- [Texte source]
L’Union européenne exige une analyse d’impact avant toute législation susceptible d’avoir des répercussions économiques, sociales ou environnementales importantes. En outre, la stratégie européenne pour la mise en œuvre effective de la Charte des droits fondamentaux exige que les droits et principes consacrés par la Charte soient correctement pris en compte à chaque étape du processus législatif. Comme le texte sur la base duquel le rapport à été commandé indique qu’aucune évaluation d’impact n’est prévue, les organisations signataires exigent qu’elle soit réalisée avant toute poursuite du processus législatif.

  1. Clarté quant aux objectifs politiques dont le rapport doit traiter

Le texte sur la base duquel le rapport à été commandé n’identifie pas le besoin spécifique auquel la nouvelle législation répondrait et la raison pour laquelle une directive de l’UE est un instrument nécessaire ou approprié. Il ne définit pas non plus quels sont les “services de représentation d’intérêts ou “l’ingérence extérieure dissimulées” qui doivent être pris en compte. Plusieurs États membres de l’UE ont déjà adopté ou proposé des législations et des politiques qui restreignent volontairement ou involontairement l’espace civique, ce qui a donné lieu à des protestations et contestations tout ce qu’il y a de plus justifié. Il est d’autant plus nécessaire que l’approche des institutions européennes prennent en compte les risques de la législation pour l’espace civique avec une évaluation minutieuse des conséquences, y compris involontaires. Un manque de clarté quant aux objectifs de la législation envisagée risque d’ouvrir la voie à des abus et à des discriminations indues à l’encontre des organisations de la société civile.

- [Données fournies]
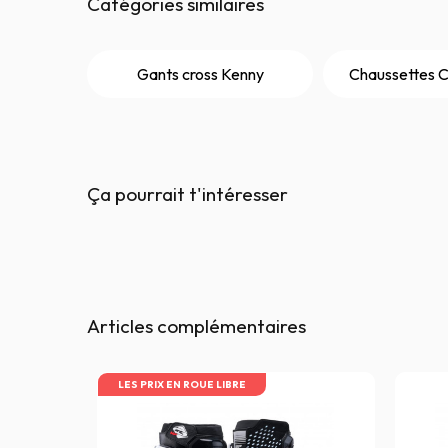
Catégories similaires
Gants cross Kenny
Chaussettes C
Ça pourrait t'intéresser
Articles complémentaires
LES PRIX EN ROUE LIBRE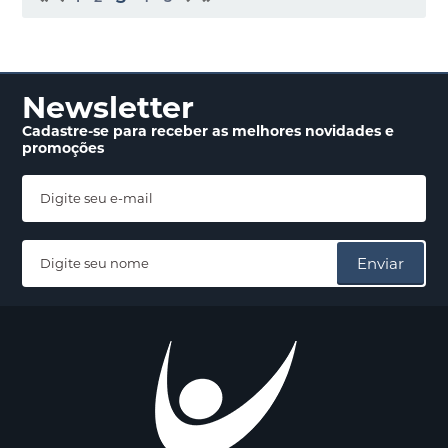
Newsletter
Cadastre-se para receber
as melhores novidades
e
promoções
Enviar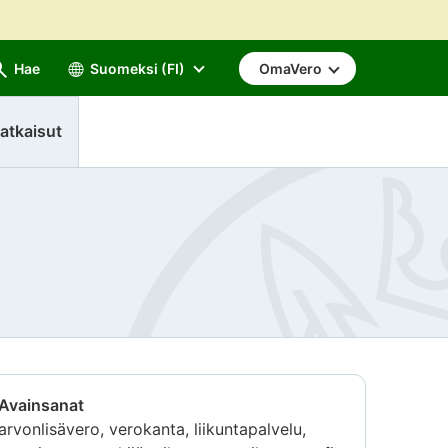
Hae
Suomeksi (FI)
OmaVero
atkaisut
Avainsanat
arvonlisävero, verokanta, liikuntapalvelu,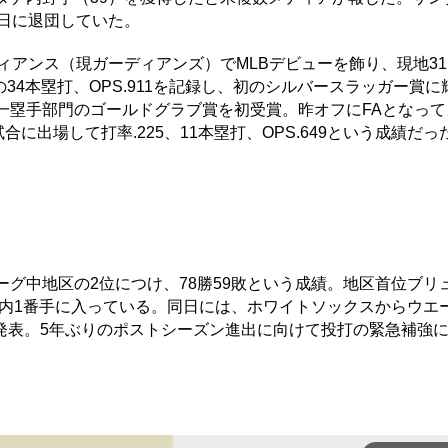
8日に退団していた。
ィアンス（現ガーディアンズ）でMLBデビューを飾り、現地3
の34本塁打、OPS.911を記録し、初のシルバースラッガー賞
一塁手部門のゴールドグラブ賞を初受賞。昨オフにFAとなって
に出場して打率.225、11本塁打、OPS.649という成績だっ
グ中地区の2位につけ、78勝59敗という成績。地区首位ブリ
圏内1番手に入っている。同日には、ホワイトソックスからウエ
発表。5年ぶりのポストシーズン進出に向けて投打の緊急補強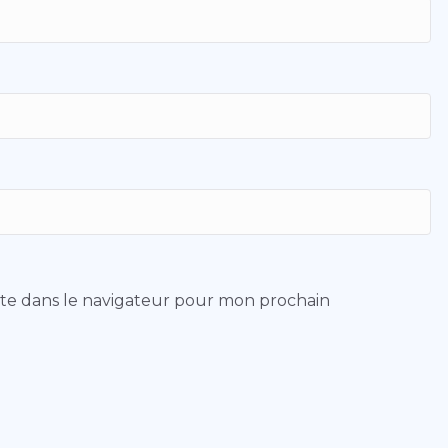
ite dans le navigateur pour mon prochain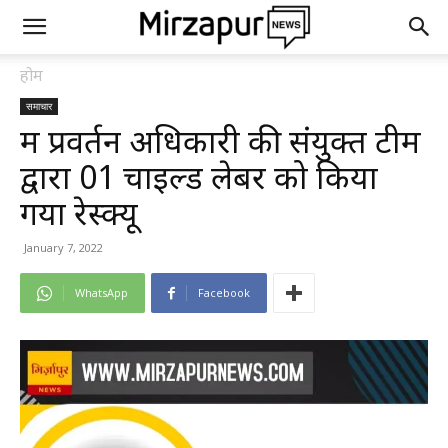
होम
समाचार
श्रम प्रवर्तन अधिकारी की संयुक्त टीम
द्वारा 01 चाइल्ड लेबर को किया
गया रेस्क्यू
January 7, 2022
WhatsApp
Facebook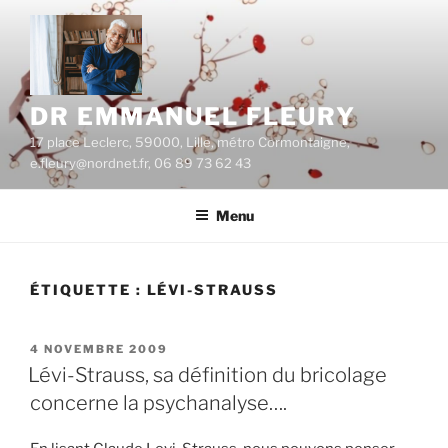
Aller
au
contenu
principal
DR EMMANUEL FLEURY
17 place Leclerc, 59000, Lille, métro Cormontaigne,
e.fleury@nordnet.fr, 06 89 73 62 43
Menu
ÉTIQUETTE :
LÉVI-STRAUSS
PUBLIÉ
4 NOVEMBRE 2009
LE
Lévi-Strauss, sa définition du bricolage
concerne la psychanalyse….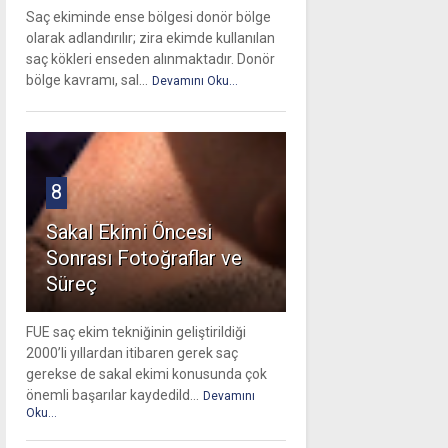
Saç ekiminde ense bölgesi donör bölge
olarak adlandırılır; zira ekimde kullanılan
saç kökleri enseden alınmaktadır. Donör
bölge kavramı, sal...
Devamını Oku...
8
Sakal Ekimi Öncesi
Sonrası Fotoğraflar ve
Süreç
FUE saç ekim tekniğinin geliştirildiği
2000’li yıllardan itibaren gerek saç
gerekse de sakal ekimi konusunda çok
önemli başarılar kaydedild...
Devamını
Oku...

- [Tâches à réaliser]
a. Résumez le texte source en deux phrases.
b. Prolongez le texte source en reprenant juste après sa dernière phrase.

- [Résultats attendus]
a. Les organisations signataires exigent qu'une analyse d'impact soit réalisée avant toute poursuite du processus législatif, car l'Union européenne l'impose pour toute législation aux répercussions importantes et aucune n'est prévue. Elles reprochent au texte ayant servi de base au rapport de ne préciser ni le besoin auquel la législation répondrait, ni la raison du recours à une directive, ni ce que recouvrent les services ou ingérences visés, un flou qui risque d'ouvrir la voie à des abus et à des discriminations contre les organisations de la société civile.

b.
  1. Obligations en matière de droits fondamentaux

D’un point de vue juridique et dans le cadre de la Charte des droits fondamentaux, l’Union européenne doit respecter et promouvoir activement les droits qui sont à la base de démocraties dynamiques et saines. Trois références références méritent d’être signalées :

  • Le mois dernier, le Conseil européen a adopté, pour la première fois, des conclusions du Conseil pour l’espace civique, faisant écho à la déclaration des Nations unies sur les défenseurs des droits de l’Homme, et affirmant que “la liberté de rechercher, de recevoir et d’utiliser […] des ressources fait partie intégrante du droit à la liberté d’association”.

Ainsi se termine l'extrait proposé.